Initially thrilled at news of the NLT project aiming to encourage children in their personal writing, as reported in an article on the BBC website ( ‘Author Jacqueline Wilson Backs Children’s Diary Campaign’) , my delight was diminished somewhat when I saw the following:

‘Girls are three times as likely as boys to keep a diary’ (Research carried out by the National Literacy Trust).

We already know that, in general, boys are more reluctant readers than girls so it should come as no surprise that they are also more reluctant writers.

Does it really matter? If boys are writing as demanded in school, why should writing a diary or journal make any difference?

I feel sure that I am not the only person making the connection between the recent heightened concern over young men’s mental health and personal writing as in journalling or diary-writing. Information on the subject is a little thin on the ground, which leads me to think that either there aren’t many men keeping this type of journal or that they are keeping rather quiet about it.

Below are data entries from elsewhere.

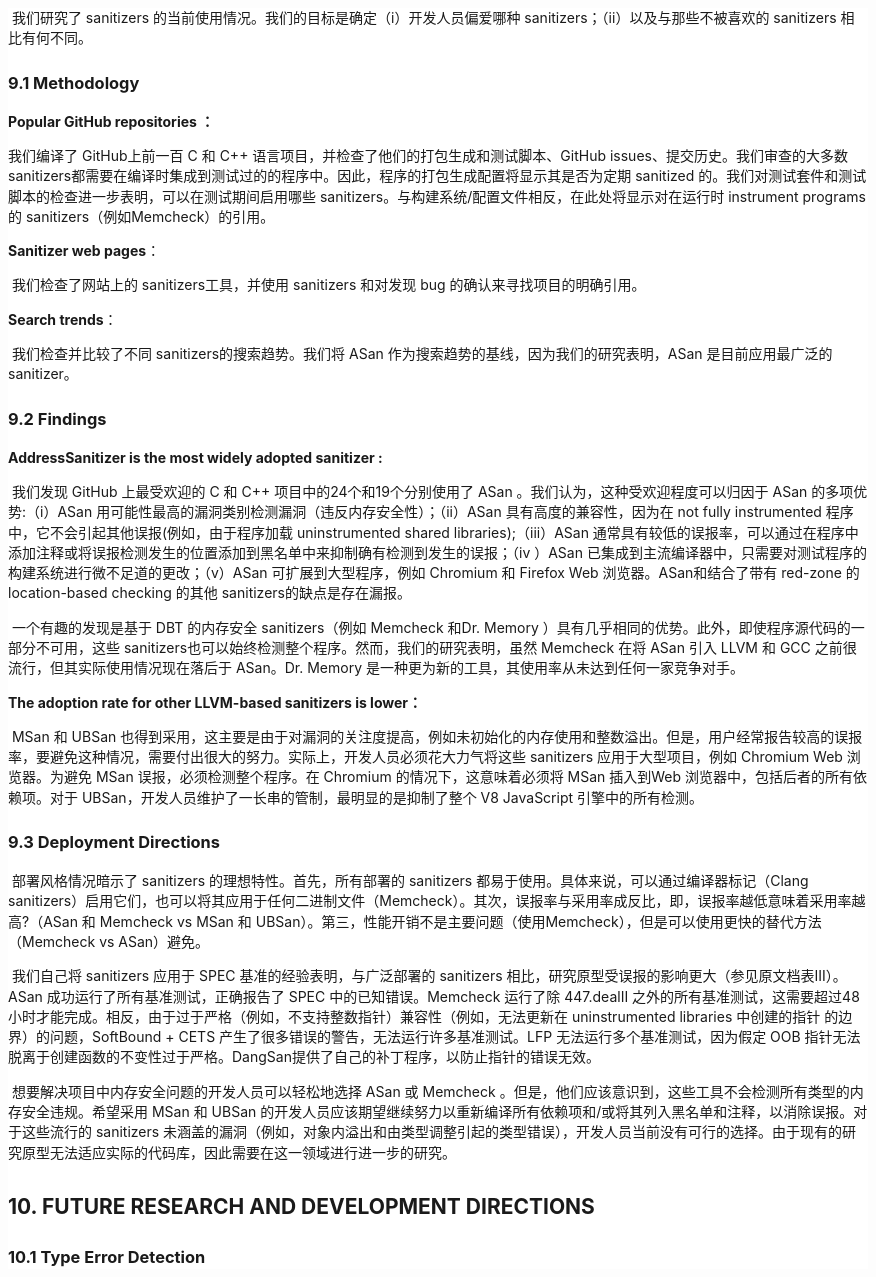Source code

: ​        我们研究了 sanitizers 的当前使用情况。我们的目标是确定（i）开发人员偏爱哪种 sanitizers；（ii）以及与那些不被喜欢的 sanitizers 相比有何不同。

### 9.1 Methodology

**Popular GitHub repositories ：**

我们编译了 GitHub上前一百 C 和 C++ 语言项目，并检查了他们的打包生成和测试脚本、GitHub issues、提交历史。我们审查的大多数 sanitizers都需要在编译时集成到测试过的的程序中。因此，程序的打包生成配置将显示其是否为定期 sanitized 的。我们对测试套件和测试脚本的检查进一步表明，可以在测试期间启用哪些 sanitizers。与构建系统/配置文件相反，在此处将显示对在运行时 instrument programs 的 sanitizers（例如Memcheck）的引用。

**Sanitizer web pages**：

​        我们检查了网站上的 sanitizers工具，并使用 sanitizers 和对发现 bug 的确认来寻找项目的明确引用。

**Search trends**：

​        我们检查并比较了不同 sanitizers的搜索趋势。我们将 ASan 作为搜索趋势的基线，因为我们的研究表明，ASan 是目前应用最广泛的 sanitizer。

### 9.2  Findings

**AddressSanitizer is the most widely adopted sanitizer :**

​        我们发现 GitHub 上最受欢迎的 C 和 C++ 项目中的24个和19个分别使用了 ASan 。我们认为，这种受欢迎程度可以归因于 ASan 的多项优势:（i）ASan 用可能性最高的漏洞类别检测漏洞（违反内存安全性）；（ii）ASan 具有高度的兼容性，因为在 not fully instrumented 程序中，它不会引起其他误报(例如，由于程序加载 uninstrumented shared libraries);（iii）ASan 通常具有较低的误报率，可以通过在程序中添加注释或将误报检测发生的位置添加到黑名单中来抑制确有检测到发生的误报；（iv ）ASan 已集成到主流编译器中，只需要对测试程序的构建系统进行微不足道的更改；（v）ASan 可扩展到大型程序，例如 Chromium 和 Firefox Web 浏览器。ASan和结合了带有 red-zone 的 location-based checking 的其他 sanitizers的缺点是存在漏报。

​        一个有趣的发现是基于 DBT 的内存安全 sanitizers（例如 Memcheck 和Dr. Memory ）具有几乎相同的优势。此外，即使程序源代码的一部分不可用，这些 sanitizers也可以始终检测整个程序。然而，我们的研究表明，虽然 Memcheck 在将 ASan 引入 LLVM 和 GCC 之前很流行，但其实际使用情况现在落后于 ASan。Dr. Memory 是一种更为新的工具，其使用率从未达到任何一家竞争对手。

**The adoption rate for other LLVM-based sanitizers is lower：**

​        MSan 和 UBSan 也得到采用，这主要是由于对漏洞的关注度提高，例如未初始化的内存使用和整数溢出。但是，用户经常报告较高的误报率，要避免这种情况，需要付出很大的努力。实际上，开发人员必须花大力气将这些 sanitizers 应用于大型项目，例如 Chromium Web 浏览器。为避免 MSan 误报，必须检测整个程序。在 Chromium 的情况下，这意味着必须将 MSan 插入到Web 浏览器中，包括后者的所有依赖项。对于 UBSan，开发人员维护了一长串的管制，最明显的是抑制了整个 V8 JavaScript 引擎中的所有检测。

### 9.3 Deployment Directions

​        部署风格情况暗示了 sanitizers 的理想特性。首先，所有部署的 sanitizers 都易于使用。具体来说，可以通过编译器标记（Clang sanitizers）启用它们，也可以将其应用于任何二进制文件（Memcheck）。其次，误报率与采用率成反比，即，误报率越低意味着采用率越高?（ASan 和 Memcheck vs MSan 和 UBSan）。第三，性能开销不是主要问题（使用Memcheck），但是可以使用更快的替代方法（Memcheck vs ASan）避免。

​        我们自己将 sanitizers 应用于 SPEC 基准的经验表明，与广泛部署的 sanitizers 相比，研究原型受误报的影响更大（参见原文档表III）。ASan 成功运行了所有基准测试，正确报告了 SPEC 中的已知错误。Memcheck 运行了除 447.dealII 之外的所有基准测试，这需要超过48小时才能完成。相反，由于过于严格（例如，不支持整数指针）兼容性（例如，无法更新在 uninstrumented  libraries 中创建的指针 的边界）的问题，SoftBound + CETS 产生了很多错误的警告，无法运行许多基准测试。LFP 无法运行多个基准测试，因为假定 OOB 指针无法脱离于创建函数的不变性过于严格。DangSan提供了自己的补丁程序，以防止指针的错误无效。

​        想要解决项目中内存安全问题的开发人员可以轻松地选择 ASan 或 Memcheck 。但是，他们应该意识到，这些工具不会检测所有类型的内存安全违规。希望采用 MSan 和 UBSan 的开发人员应该期望继续努力以重新编译所有依赖项和/或将其列入黑名单和注释，以消除误报。对于这些流行的 sanitizers 未涵盖的漏洞（例如，对象内溢出和由类型调整引起的类型错误），开发人员当前没有可行的选择。由于现有的研究原型无法适应实际的代码库，因此需要在这一领域进行进一步的研究。

## 10. FUTURE RESEARCH AND DEVELOPMENT DIRECTIONS

### 10.1  Type Error Detection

Back in 2015, the Vancouver-based writer Claire De Boer, who originally trained in the UK, wrote an informative article on the benefits of men using journals as a personal outlet for experiences and emotions. It makes for interesting reading, but for parents and teachers of boys, as well as bys and men themselves, it also has important implications. If, as would seem the case from Claire’s article, men can benefit greatly from this journalling or diary-writing, should we not be more proactive in encouraging our children, both boys and girls, to use this outlet for their own good?

Am I wrong in suspecting that maybe there are people who feel that keeping a journal isn’t very masculine? Bearing in mind that the mental health of our young men is of great importance, I for one would like to see men who do keep journals and who feel the benefits to their mental well-being, opening up and telling our young men and boys all about it.

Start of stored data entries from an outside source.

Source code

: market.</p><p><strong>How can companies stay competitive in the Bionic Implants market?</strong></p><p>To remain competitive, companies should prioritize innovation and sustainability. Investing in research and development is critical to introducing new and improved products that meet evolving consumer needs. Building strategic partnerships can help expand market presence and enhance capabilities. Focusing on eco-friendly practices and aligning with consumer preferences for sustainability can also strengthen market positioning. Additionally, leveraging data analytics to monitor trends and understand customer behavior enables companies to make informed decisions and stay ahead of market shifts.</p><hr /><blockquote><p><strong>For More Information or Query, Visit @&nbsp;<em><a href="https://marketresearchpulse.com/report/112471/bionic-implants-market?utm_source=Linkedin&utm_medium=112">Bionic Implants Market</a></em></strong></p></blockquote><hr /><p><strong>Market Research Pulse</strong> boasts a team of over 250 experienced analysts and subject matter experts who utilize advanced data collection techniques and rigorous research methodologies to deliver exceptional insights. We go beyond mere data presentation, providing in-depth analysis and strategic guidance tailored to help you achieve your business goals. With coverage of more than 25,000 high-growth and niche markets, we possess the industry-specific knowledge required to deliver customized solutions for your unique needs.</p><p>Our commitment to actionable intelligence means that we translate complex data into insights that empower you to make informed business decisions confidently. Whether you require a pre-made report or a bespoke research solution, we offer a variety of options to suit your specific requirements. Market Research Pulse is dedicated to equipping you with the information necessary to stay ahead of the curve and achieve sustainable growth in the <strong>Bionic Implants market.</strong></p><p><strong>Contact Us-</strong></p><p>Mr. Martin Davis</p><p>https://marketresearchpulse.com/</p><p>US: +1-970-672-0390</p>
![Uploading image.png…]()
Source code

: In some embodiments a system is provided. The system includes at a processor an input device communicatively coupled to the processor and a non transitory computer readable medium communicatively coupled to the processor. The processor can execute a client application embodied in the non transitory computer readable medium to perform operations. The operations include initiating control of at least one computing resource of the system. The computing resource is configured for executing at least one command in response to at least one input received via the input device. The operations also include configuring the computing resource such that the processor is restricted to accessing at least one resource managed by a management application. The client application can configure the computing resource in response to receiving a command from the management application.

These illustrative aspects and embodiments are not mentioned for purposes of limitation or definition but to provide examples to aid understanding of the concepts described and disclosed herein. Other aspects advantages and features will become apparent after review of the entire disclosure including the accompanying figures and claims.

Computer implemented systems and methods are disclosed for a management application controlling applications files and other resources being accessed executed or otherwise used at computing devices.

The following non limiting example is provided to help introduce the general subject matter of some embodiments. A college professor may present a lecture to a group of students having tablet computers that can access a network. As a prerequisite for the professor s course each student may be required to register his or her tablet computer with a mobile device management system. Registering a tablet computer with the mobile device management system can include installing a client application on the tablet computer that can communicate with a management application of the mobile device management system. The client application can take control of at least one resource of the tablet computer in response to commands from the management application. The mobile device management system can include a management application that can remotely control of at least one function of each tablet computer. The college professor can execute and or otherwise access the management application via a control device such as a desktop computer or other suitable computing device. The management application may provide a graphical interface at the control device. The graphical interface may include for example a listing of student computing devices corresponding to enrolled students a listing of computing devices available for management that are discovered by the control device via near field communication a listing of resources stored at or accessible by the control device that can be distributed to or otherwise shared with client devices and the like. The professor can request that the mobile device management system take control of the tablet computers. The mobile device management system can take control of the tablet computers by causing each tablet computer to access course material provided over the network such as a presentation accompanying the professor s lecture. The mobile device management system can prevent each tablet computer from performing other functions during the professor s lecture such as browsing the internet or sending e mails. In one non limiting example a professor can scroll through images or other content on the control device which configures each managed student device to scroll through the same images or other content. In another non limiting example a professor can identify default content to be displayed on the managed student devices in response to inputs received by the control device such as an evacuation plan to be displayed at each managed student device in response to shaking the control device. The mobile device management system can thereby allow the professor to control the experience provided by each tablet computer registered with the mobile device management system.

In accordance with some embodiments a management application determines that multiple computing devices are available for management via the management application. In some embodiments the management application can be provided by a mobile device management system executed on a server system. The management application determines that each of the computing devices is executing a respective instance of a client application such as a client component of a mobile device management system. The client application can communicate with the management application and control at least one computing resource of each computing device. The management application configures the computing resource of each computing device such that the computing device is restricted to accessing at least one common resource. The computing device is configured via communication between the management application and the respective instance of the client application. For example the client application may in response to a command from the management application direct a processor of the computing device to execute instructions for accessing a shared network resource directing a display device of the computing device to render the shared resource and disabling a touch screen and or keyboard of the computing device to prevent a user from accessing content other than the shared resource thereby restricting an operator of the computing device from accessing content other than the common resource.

Some (such as Michael Hyatt ) are happy to tell the world about what and how they are writing. His website offers templates for those who are interested in starting but need suggestions of structure. Hyatt’s journal templates are an interesting mix of recording what has happened, how he feels and also, similarly to the bullet journals that many are now using to bring order and creativity into their lives, his plans for the days to come. But his approach might not be to everyone’s taste. A quick glance at Pinterest will open your eyes to the variety of journals, diaries and notebooks that people use in their daily lives. Which surely prompts the question – what do we mean by a diary or a journal? 

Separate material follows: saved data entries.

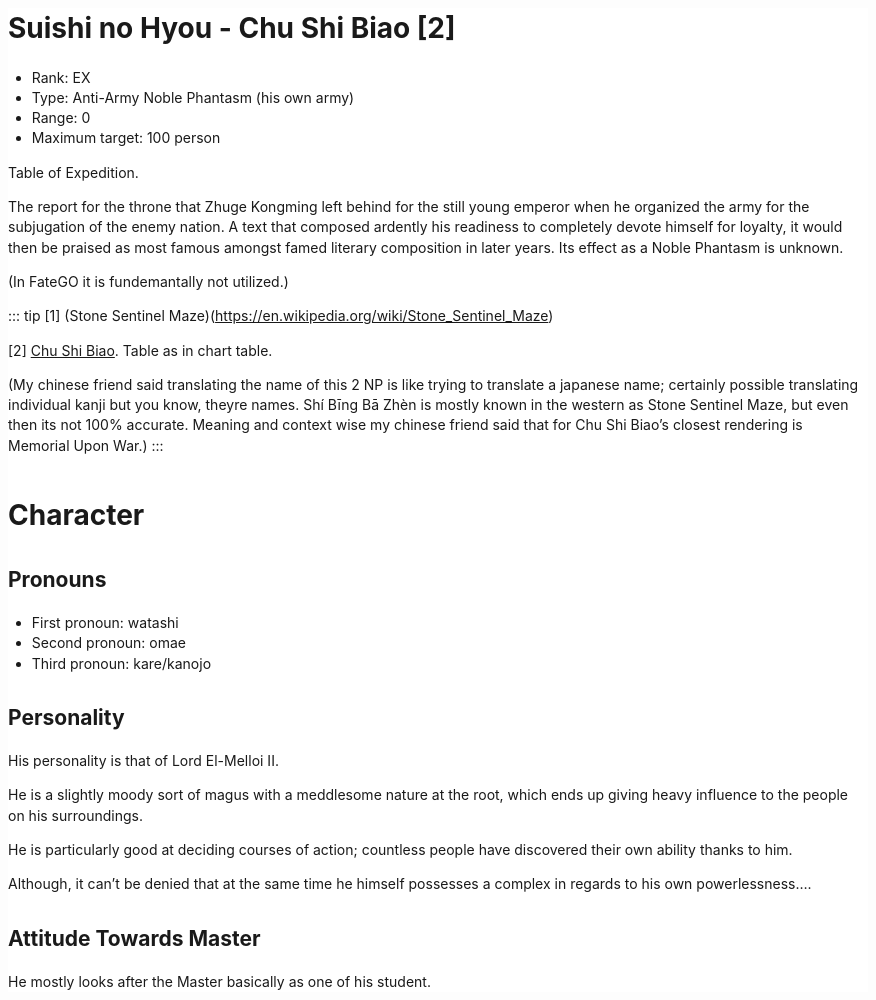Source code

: # Suishi no Hyou - Chu Shi Biao [2]

- Rank: EX
- Type: Anti-Army Noble Phantasm (his own army)
- Range: 0
- Maximum target: 100 person

Table of Expedition.

The report for the throne that Zhuge Kongming left behind for the still young emperor when he organized the army for the subjugation of the enemy nation. A text that composed ardently his readiness to completely devote himself for loyalty, it would then be praised as most famous amongst famed literary composition in later years. Its effect as a Noble Phantasm is unknown.

(In FateGO it is fundemantally not utilized.)

::: tip
[1] (Stone Sentinel Maze)(https://en.wikipedia.org/wiki/Stone_Sentinel_Maze)

[2] [Chu Shi Biao](https://en.wikipedia.org/wiki/Chu_Shi_Biao). Table as in chart table.

(My chinese friend said translating the name of this 2 NP is like trying to translate a japanese name; certainly possible translating individual kanji but you know, theyre names. Shí Bīng Bā Zhèn is mostly known in the western as Stone Sentinel Maze, but even then its not 100% accurate. Meaning and context wise my chinese friend said that for Chu Shi Biao’s closest rendering is Memorial Upon War.)
:::

# Character

## Pronouns

- First pronoun: watashi
- Second pronoun: omae
- Third pronoun: kare/kanojo

## Personality

His personality is that of Lord El-Melloi II.

He is a slightly moody sort of magus with a meddlesome nature at the root, which ends up giving heavy influence to the people on his surroundings.

He is particularly good at deciding courses of action; countless people have discovered their own ability thanks to him.

Although, it can’t be denied that at the same time he himself possesses a complex in regards to his own powerlessness….


## Attitude Towards Master

He mostly looks after the Master basically as one of his student.

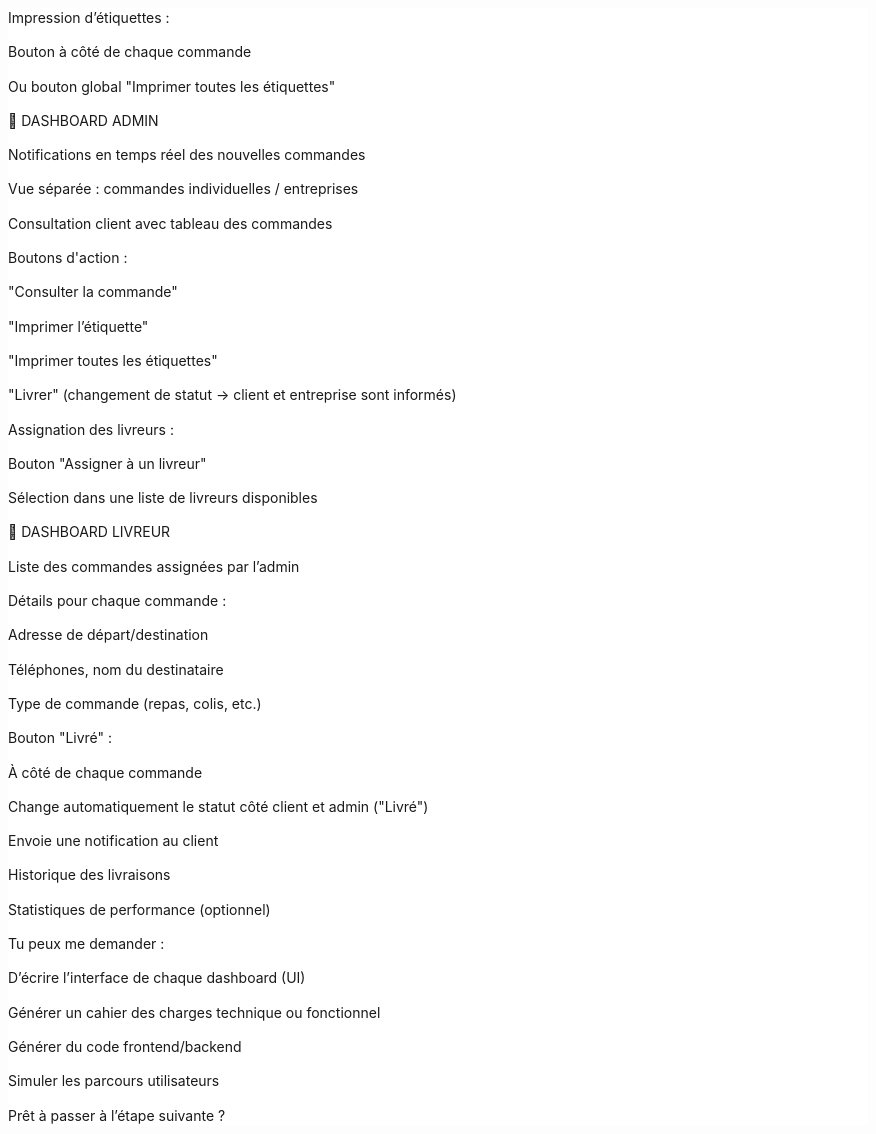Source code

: Impression d’étiquettes :

Bouton à côté de chaque commande

Ou bouton global "Imprimer toutes les étiquettes"

👤 DASHBOARD ADMIN

Notifications en temps réel des nouvelles commandes

Vue séparée : commandes individuelles / entreprises

Consultation client avec tableau des commandes

Boutons d'action :

"Consulter la commande"

"Imprimer l’étiquette"

"Imprimer toutes les étiquettes"

"Livrer" (changement de statut → client et entreprise sont informés)

Assignation des livreurs :

Bouton "Assigner à un livreur"

Sélection dans une liste de livreurs disponibles

🚴 DASHBOARD LIVREUR

Liste des commandes assignées par l’admin

Détails pour chaque commande :

Adresse de départ/destination

Téléphones, nom du destinataire

Type de commande (repas, colis, etc.)

Bouton "Livré" :

À côté de chaque commande

Change automatiquement le statut côté client et admin ("Livré")

Envoie une notification au client

Historique des livraisons

Statistiques de performance (optionnel)

Tu peux me demander :

D’écrire l’interface de chaque dashboard (UI)

Générer un cahier des charges technique ou fonctionnel

Générer du code frontend/backend

Simuler les parcours utilisateurs

Prêt à passer à l’étape suivante ?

Here are some ideas that it might be worth pointing out to potential journal-keepers or diary-writers of any age:

  • you can write what you like
  • you get to choose the notebook you like best
  • you can use pens or pencils of any colour
  • you can stick things in it if you want to
  • you can write about things that have happened 
  • you can write about what you plan or hope to do
  • you can write or draw about how you feel
  • you can make lists
  • you can draw plans or maps or designs
  • you can try out ideas or dreams
  • you don’t have to show it to anyone (unless you want to)

Let’s get our boys writing, whatever it takes. The benefits could last them a lifetime.